Although this EO may fast track psychedelics for meaningful research and clinical trials, it is important to still center them within the systems that have given us many other promising treatments that have multiple edges. We, as a culture, may still be buying into the “silver bullet” belief in pharmacology, but maybe we’re just loosening the reins on which substances we believe will do the fixing.
This EO has the potential to reinvigorate trust in the pharmaceutical industry through a classic sleight of hand; same medical model, different substance. They can swap the drug name, but the belief structure stays untouched: the chemical topography of your brain is where your mind will find relief.
The point isn’t that these new therapies are doomed to repeat past mistakes. But it does suggest we should approach them with clear-eyed caution, rigorous long-term monitoring, and a willingness to question whether we’re once again betting everything on the next chemical fix.

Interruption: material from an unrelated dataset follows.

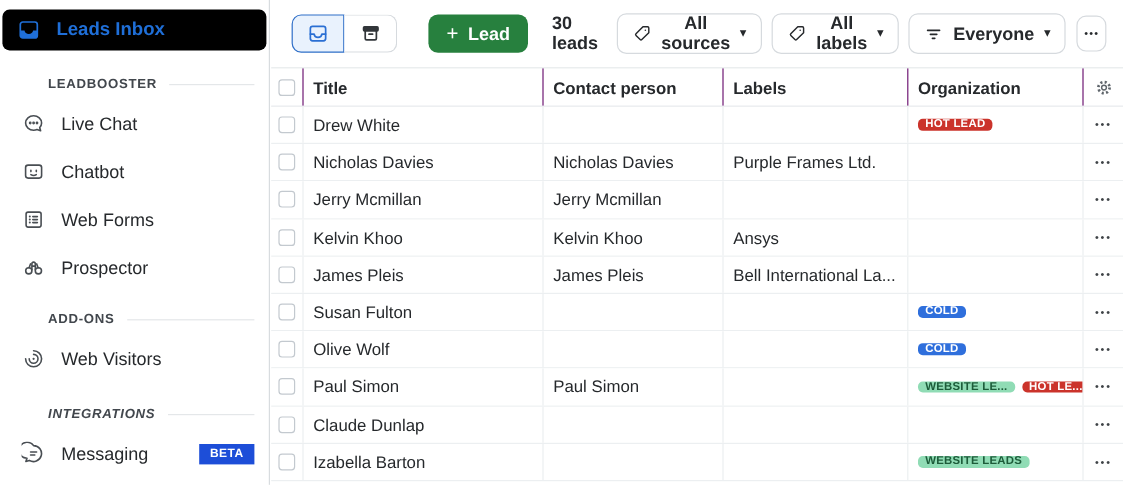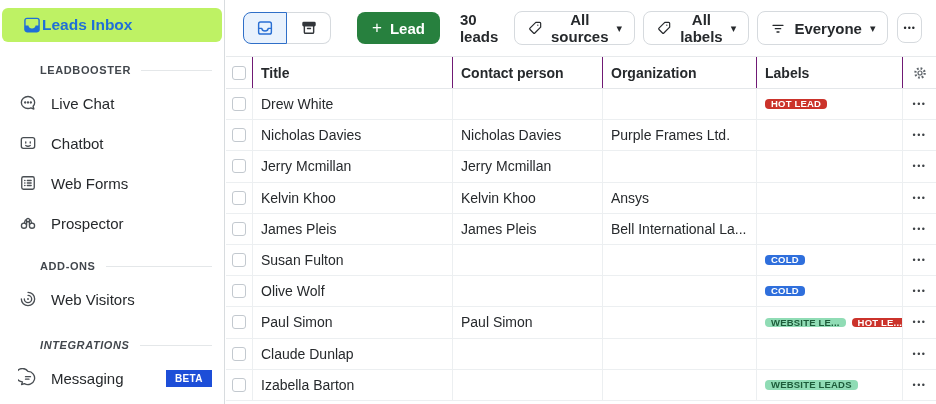"Leads Inbox" .nav-item-selected { background: #bef264 -> #000000; gap: none -> 13px; padding-left: 20px -> 12px }
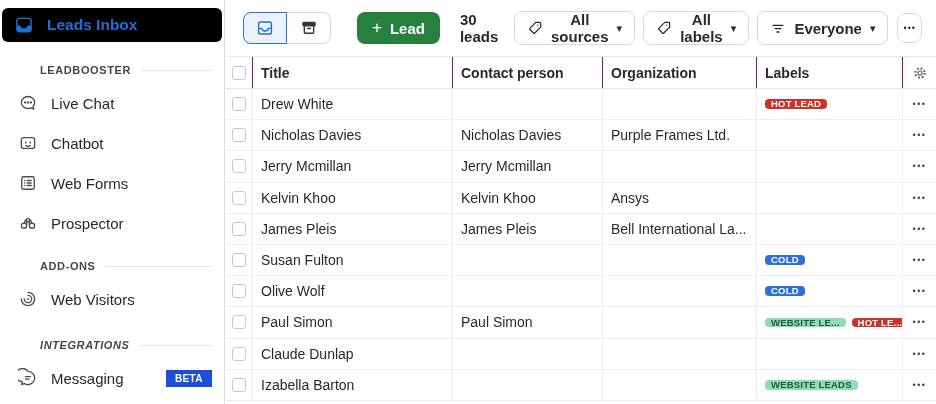"Organization" div.cell { order: before "Labels" -> after "Labels" }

While this EO may be more than mere marketing, a genuine attempt to address the suffering of millions who seem to have run out of options, we should pay close attention to whether it ultimately breaks new ground or quietly gets folded back into the same medical-model machinery. If these therapies ultimately prove safe and effective under rigorous and real-world conditions, they could represent a genuine step forward for the many people who are searching for help.